Recorded information.
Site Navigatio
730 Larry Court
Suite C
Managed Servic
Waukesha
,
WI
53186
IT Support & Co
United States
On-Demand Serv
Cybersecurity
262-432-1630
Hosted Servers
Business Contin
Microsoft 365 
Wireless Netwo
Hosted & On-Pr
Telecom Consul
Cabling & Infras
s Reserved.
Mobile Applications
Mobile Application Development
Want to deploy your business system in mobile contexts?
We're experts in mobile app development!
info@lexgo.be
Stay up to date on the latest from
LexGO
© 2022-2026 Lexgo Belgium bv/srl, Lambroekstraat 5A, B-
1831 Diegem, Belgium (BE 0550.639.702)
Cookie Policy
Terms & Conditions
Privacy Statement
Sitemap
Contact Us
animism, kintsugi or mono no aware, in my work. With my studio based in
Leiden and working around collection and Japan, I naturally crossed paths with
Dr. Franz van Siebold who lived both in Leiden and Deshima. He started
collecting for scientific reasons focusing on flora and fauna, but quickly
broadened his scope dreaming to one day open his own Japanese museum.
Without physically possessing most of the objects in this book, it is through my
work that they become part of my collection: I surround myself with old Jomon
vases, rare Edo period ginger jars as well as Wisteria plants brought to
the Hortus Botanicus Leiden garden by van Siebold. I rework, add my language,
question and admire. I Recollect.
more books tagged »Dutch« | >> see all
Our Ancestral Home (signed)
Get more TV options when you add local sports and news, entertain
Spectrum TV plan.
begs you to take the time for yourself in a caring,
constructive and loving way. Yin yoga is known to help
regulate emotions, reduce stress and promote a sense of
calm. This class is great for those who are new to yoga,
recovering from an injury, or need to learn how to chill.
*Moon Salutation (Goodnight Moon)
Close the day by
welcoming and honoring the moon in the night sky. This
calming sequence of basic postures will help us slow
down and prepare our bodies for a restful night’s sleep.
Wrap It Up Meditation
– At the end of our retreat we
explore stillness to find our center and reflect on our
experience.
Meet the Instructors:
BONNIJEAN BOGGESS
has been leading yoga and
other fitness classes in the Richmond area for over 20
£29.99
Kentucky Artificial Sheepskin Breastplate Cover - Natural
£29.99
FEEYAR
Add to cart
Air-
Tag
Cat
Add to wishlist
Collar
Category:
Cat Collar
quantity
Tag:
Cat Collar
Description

Your objective. Only lines that hold the string "collection" belong in the answer, so copy every one of them from the records.

Result of the exercise.
Leiden and working around collection and Japan, I naturally crossed paths with
work that they become part of my collection: I surround myself with old Jomon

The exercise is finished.